Implement the wrapper in the following code block.

HINTS:

1. Which methods return the state? Perhaps you need to override some or all of them.
2. Don't forget about the observation space.
3. Can you use the convenience class `gym.ObservationWrapper` to simplify the implementation?

In [None]:
class ModifyObservation(...):
    ...

Now test your wrapper. First, create a wrapped environment using the `ModifyObservation` wrapper.

In [None]:
wrapped = ...

## Tests

1. Reset your environment and obtain the initial state.

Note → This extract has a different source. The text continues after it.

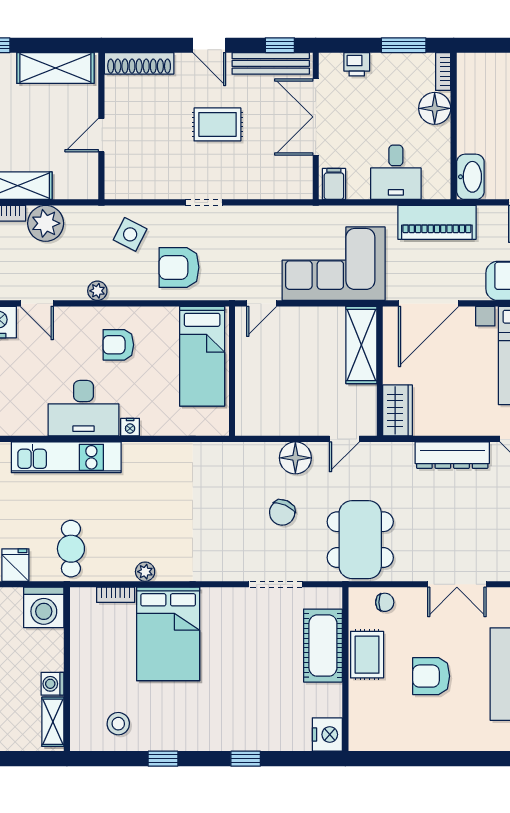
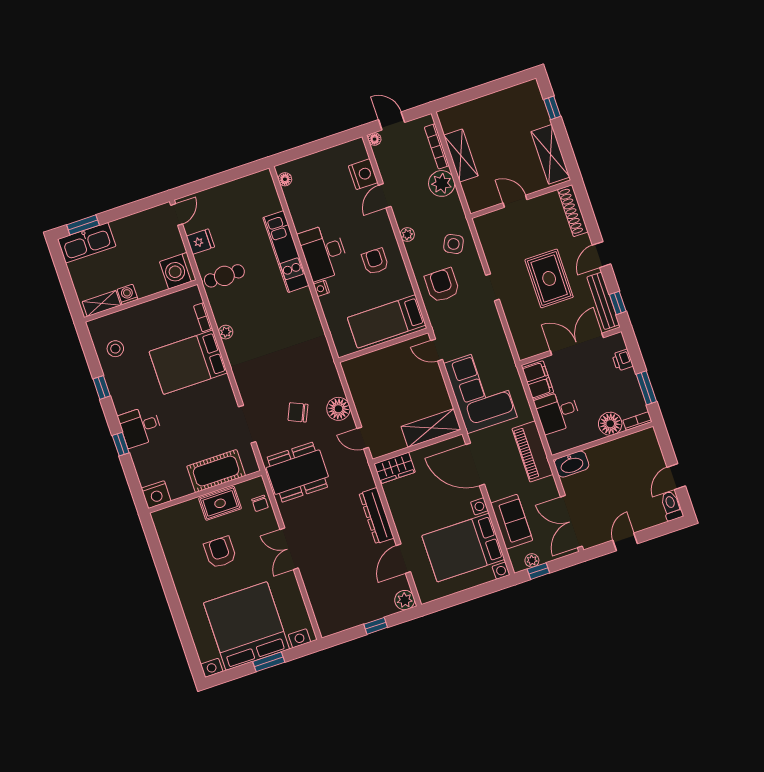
rug: (217, 124) -> (549, 278), width x1.36, depth x1.43
filing cabinet: (334, 184) -> (538, 380), width x2.00
desk: (231, 725) -> (140, 427), added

Does the state have one more element compared to `InventoryEnv`? Is it in the expected range $0 \le \mathrm{goodwill\_penalty\_per\_unit} \le 10$? 

2. Reset the environment again. Do you get a different value for the last element?

3. Perform a random action on the wrapped environment and obtain the next state. Does the new state look alright?

4. Does `wrapped.observation_space` have 10 dimensions (instead of 9)?